I built my project 4 times, that's what I learned

Published: (March 30, 2026 at 08:28 AM EDT)
3 min read
Source: Dev.to

Source: Dev.to

Requirements

  • A landing page that could explain briefly what the Association was about
  • A web app to register people and to sign their presence at events

Initial Stack (2022)

  • React 18
  • PHP 8.1
  • MySQL

It worked well and felt snappy. The codebase was simple and naive.

Switching to a More Powerful Stack

Next.js

Wanted raw SSR power, server‑side logic from the frontend layer, and SEO optimization.

Go

Needed API scalability for a future mobile app and thousands of users.

PostgreSQL

Started paying for a managed PostgreSQL service, assuming it was needed over MySQL.

The first version was released in a month.

Price

The first problem was cost. Using render.com, each service cost $7 / month. With a frontend, backend, and database the total was around $21 / month, which was heavy for a small association.

Scalability

A major mistake was confusing scalability with complexity.
The system was full of abstractions and layers that made it organized but slow to change. Such a setup suits a large corporation with many developers, but for a small project it became a burden whenever a feature needed tweaking.

Version 3

After realizing we needed something cheaper, we switched to a different stack while keeping SEO benefits.

  • Next.js – for SEO
  • Directus – back‑office
  • PostgreSQL

Next.js connected directly to Directus APIs, which felt great locally. Deployment was on fly.io for its low cost and automatic machine scaling.

Drawbacks: Directus took 5–10 seconds to start, the frontend another 2–3 seconds, resulting in 7–13 seconds to load the landing page.
Benefit: No monthly fees.

Version 4

We later realized many Directus‑editable sections were unnecessary. The refactor reduced editable parts to three sections.

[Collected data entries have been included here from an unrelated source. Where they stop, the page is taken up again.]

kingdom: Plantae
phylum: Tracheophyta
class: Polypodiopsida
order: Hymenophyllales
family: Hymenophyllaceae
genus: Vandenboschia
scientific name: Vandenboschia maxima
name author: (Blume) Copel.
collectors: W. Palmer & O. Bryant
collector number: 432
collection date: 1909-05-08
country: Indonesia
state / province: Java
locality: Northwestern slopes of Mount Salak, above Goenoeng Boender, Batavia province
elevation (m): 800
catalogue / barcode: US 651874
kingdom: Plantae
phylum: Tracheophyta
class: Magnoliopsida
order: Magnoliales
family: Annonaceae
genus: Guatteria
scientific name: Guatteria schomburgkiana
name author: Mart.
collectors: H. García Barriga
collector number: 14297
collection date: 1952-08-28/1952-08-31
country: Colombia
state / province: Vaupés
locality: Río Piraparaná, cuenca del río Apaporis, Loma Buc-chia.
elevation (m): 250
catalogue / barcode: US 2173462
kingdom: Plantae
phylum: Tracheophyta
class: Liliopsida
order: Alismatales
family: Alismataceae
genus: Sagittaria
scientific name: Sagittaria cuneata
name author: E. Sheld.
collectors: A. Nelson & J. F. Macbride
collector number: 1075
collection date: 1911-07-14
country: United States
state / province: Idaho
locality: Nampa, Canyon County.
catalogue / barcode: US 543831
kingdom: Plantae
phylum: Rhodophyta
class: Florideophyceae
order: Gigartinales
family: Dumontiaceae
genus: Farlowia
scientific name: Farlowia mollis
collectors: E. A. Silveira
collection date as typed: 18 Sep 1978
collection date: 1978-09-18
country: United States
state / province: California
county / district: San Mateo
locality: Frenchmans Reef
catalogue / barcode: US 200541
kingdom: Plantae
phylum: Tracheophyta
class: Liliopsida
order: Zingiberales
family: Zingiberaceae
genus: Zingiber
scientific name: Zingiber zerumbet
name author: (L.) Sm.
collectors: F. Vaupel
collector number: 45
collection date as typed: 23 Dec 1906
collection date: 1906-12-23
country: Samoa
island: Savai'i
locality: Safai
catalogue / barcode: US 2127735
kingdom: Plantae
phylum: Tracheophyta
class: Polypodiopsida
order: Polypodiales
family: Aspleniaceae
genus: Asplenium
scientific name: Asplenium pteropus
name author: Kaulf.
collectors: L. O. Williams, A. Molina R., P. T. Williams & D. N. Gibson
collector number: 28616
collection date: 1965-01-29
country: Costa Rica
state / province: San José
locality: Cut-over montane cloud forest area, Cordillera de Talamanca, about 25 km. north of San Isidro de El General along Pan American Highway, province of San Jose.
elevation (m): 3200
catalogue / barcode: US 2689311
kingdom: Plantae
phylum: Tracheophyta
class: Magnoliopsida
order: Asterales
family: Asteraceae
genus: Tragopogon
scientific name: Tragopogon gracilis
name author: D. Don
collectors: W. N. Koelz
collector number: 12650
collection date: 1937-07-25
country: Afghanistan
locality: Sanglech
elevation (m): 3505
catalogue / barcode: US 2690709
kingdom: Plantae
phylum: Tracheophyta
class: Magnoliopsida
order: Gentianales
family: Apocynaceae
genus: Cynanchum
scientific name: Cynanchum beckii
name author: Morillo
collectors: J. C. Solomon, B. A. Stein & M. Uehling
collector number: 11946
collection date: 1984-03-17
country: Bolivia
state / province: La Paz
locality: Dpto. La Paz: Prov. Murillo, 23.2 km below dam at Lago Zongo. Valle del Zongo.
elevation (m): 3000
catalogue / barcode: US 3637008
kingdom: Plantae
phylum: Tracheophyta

  • Next.js (full static site)
  • PostgreSQL with Prisma as ORM
  • NextAuth for a quick login system
  • Simple dashboard for the three editable sections

The result: a one‑week website after almost four years of work.

What I Have Learned

  • Complex solutions are great conversation pieces, not necessarily good for production code.
  • Cost and infrastructure decisions should be made before drawing UML diagrams.
  • The project taught me to view the product as an integral part of the overall system, aligning with the association’s needs.
  • Scalability is relative; it depends on your actual requirements.
  • “The less you think about the future of the product, the better.” Build simple things and leave room for growth—less is more.